WORK INSTRUCTIONS –
Give the data again exactly as written, skipping any pictures.

DATA –
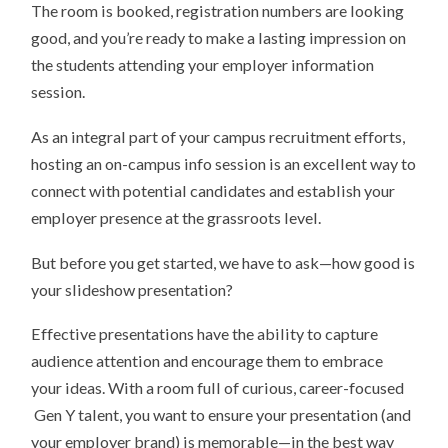
The room is booked, registration numbers are looking
good, and you’re ready to make a lasting impression on
the students attending your employer information
session.
As an integral part of your campus recruitment efforts,
hosting an on-campus info session is an excellent way to
connect with potential candidates and establish your
employer presence at the grassroots level.
But before you get started, we have to ask—how good is
your slideshow presentation?
Effective presentations have the ability to capture
audience attention and encourage them to embrace
your ideas. With a room full of curious, career-focused
Gen Y talent, you want to ensure your presentation (and
your employer brand) is memorable—in the best way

PROBLEM SOLUTION –
The room is booked, registration numbers are looking
good, and you’re ready to make a lasting impression on
the students attending your employer information
session.
As an integral part of your campus recruitment efforts,
hosting an on-campus info session is an excellent way to
connect with potential candidates and establish your
employer presence at the grassroots level.
But before you get started, we have to ask—how good is
your slideshow presentation?
Effective presentations have the ability to capture
audience attention and encourage them to embrace
your ideas. With a room full of curious, career-focused
Gen Y talent, you want to ensure your presentation (and
your employer brand) is memorable—in the best way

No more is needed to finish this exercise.